Uwe Schütte, Reader in German in the School of History, Languages and Translation at Aston University

At university, everything suddenly changed

I recognised myself, in many ways, in the findings of “Vom Arbeiterkind zur Professur”. But not in all. Growing up in the 1970s and 1980s, the German school system did not put any obstacles in my way; not even when I was a day pupil at a prestigious Bavarian boarding school. As a student of German literature at LMU Munich, however, everything changed. In the overcrowded seminars it was immediately obvious which students knew how to conduct themselves in order to attract the professors’ attention.

The latter, in turn, made no secret of favouring the students with surnames that identified them as aristocratic or as relatives of well-known intellectuals. Agreements were quite openly made between tutors and students supported by the Studienstiftung (German Academic Scholarship Foundation) to secure their examination success. If you wanted to take a doctorate, you had to apply to a professor as a candidate. Some of my friends failed at that point. Put off by this, I did not even give it a try.

Instead, I organised my own year abroad in England which took me to the University of East Anglia where a German-born German scholar by the name of W.G. Sebald was teaching. His outstanding essays on Austrian literature ultimately convinced me to go to Norwich. After a year there, nothing could have enticed me back to Munich; I took my PhD with Sebald, who, with publication of the English translations of his collection of stories, “The Emigrants”, and his prose work, “The Rings of Saturn”, was just shooting to fame as arguably the most important German writer of the late 20th century. After graduating, I soon found a lectureship at Aston University in Birmingham where I have been teaching ever since.

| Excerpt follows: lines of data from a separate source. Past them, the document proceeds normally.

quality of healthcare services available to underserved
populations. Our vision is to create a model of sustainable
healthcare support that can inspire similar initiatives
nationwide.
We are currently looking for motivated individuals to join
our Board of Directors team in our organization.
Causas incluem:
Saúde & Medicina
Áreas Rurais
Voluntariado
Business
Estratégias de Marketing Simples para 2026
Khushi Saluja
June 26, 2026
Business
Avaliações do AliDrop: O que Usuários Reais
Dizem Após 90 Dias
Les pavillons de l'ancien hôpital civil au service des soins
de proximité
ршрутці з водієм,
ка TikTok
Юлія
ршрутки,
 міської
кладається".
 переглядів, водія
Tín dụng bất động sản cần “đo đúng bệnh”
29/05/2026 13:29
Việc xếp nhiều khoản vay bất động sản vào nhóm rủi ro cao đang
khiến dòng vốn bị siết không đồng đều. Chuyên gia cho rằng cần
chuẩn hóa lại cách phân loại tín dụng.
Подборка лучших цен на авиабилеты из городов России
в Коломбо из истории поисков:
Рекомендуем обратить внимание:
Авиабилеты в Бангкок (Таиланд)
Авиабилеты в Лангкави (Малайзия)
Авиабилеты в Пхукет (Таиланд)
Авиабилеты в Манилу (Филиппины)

So, the fact that my “emigration” to England, whilst not getting me, the working-class boy, a professorship, but clearly enabling me to realise my ambition of a university career, is my version of an upward mobility story. I therefore have a lot to be grateful to England for. Not just the opportunity to do a doctorate with the most unusual, impressive supervisor in every way imaginable who himself had seen just as few prospects of a university career in Germany at the beginning of the sixties. As opposed to the German university system, I could also spend time productively working on research without the existential worry of whether an underpaid, fixed-term, project-financed position would be extended, or uncertainty as to whether unpaid teaching duty as a Privatdozent (private lecturer) would ever earn me one of the rare professorships in German studies.

Therefore, I have the Humboldt Foundation to thank for repeatedly sponsoring me since 2008. I consider its meritocratic principle of basing funding decisions on academic excellence without regard to social background or gender to be eminently fair. Only an egalitarian approach of this kind can produce diversity in academia. Increased diversity is a moral necessity in response to the unequal social distribution of opportunity. Particularly in view of the challenges currently facing society, the issue of social justice is of the utmost importance.